- 5 years ago
- Wedding: July 2017
Reg bee gone anon for this one.
One of my bridesmaids, I hate to admit, is driving me up the wall to the point where I almost snapped this evening. I didn’t, but could use some perspective.
We were housemates before my fiance and I moved in together, and I got some grief for moving out. It was mostly along the lines of you can’t leave me, what am I supposed to do now, etc. Stuff that made me think she was getting to be codependent on our relationship in a way that I wasn’t. Around this time I also got a 9 to 5er, so our schedules are complete opposites. We don’t see eachother as much as I’d like, which she reminds me of all the time. “Just get your old night job back so we can hang out, what am I supposed to do now that we don’t have the same schedule?”

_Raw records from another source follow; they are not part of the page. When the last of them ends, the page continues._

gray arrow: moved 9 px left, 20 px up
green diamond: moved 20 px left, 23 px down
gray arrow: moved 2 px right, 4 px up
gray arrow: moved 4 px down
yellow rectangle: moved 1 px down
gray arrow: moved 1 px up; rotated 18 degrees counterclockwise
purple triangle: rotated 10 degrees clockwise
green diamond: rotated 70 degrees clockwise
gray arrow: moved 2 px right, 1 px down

She’s always had serious self esteem issues that I’ve really tried to help her with to no avail. She’s always made me feel bad if she thought I was better looking when we went out or whatever. Comments that tend to make me feel guilty and uncomfortable. If we were out for drinks it was awesome to hang out with her, I don’t care what she looks like! But she would make these comments on hers and mine appearances all the time and it drove me mental.
Now that I’m engaged it seems to have magnified this stuff. I asked her to be co Maid/Matron of Honor with our other best girlfriend. Later on when I shared the programs I’d designed, she asked me to make her name first before the other Maid/Matron of Honor (it was in alphabetical order because I just knew she’d have something to say). So there’s been a few petty things like that.

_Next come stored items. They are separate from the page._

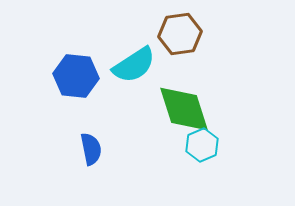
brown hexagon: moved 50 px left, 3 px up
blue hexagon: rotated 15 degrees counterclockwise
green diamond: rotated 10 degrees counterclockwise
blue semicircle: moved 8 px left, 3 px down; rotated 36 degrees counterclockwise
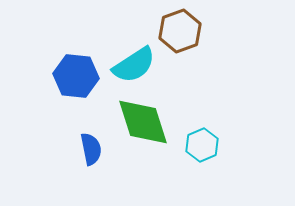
brown hexagon: moved 3 px up; rotated 12 degrees counterclockwise
green diamond: moved 41 px left, 13 px down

Then, we went shopping for bridesmaid dresses and I think I made it pretty easy on them. I didn’t have a style in mind, just that I wanted long blush dresses. She nixed every blush dress they tried on and made all the “I’m so fat, none of these look good on me, I look horrible in blush” comments, to which I of course said she did not. I offered to change the color if that was the biggest issue, so they both tried on lovely gold dresses that I actually really liked. It was by far the most flattering dress, and I said we can absolutely get them. When it came down to measurements, my other friend measured to an 8 and she to a 10. She got really upset and didn’t want to order a 10 and hopelessly begged the sales woman to put down 8. I tried explaining that it really doesn’t matter and to just get what fits, and she ended up getting the 10 but was almost in tears.
She is my friend first but I don’t know what to say anymore. The reason I almost snapped tonight was because she was upset that myself and other Maid/Matron of Honor can’t afford to attend her birthday party in Vegas. She said “I guess its nice my skinny friends aren’t going, I wont look as fat.”
I really want to help her with her self esteem. I don’t know what I can do to make her feel better about herself, and having to validate her all the time is making me resentful, I hate to admit. I also selfishly realized these comments on the wedding day will annoy me. I feel so bad for thinking that but it’s true.
If you made it this far, thank you. I can use any advice, especially if it’s critical of me. If I’m being a bad friend and there’s something I can do better, I want to know.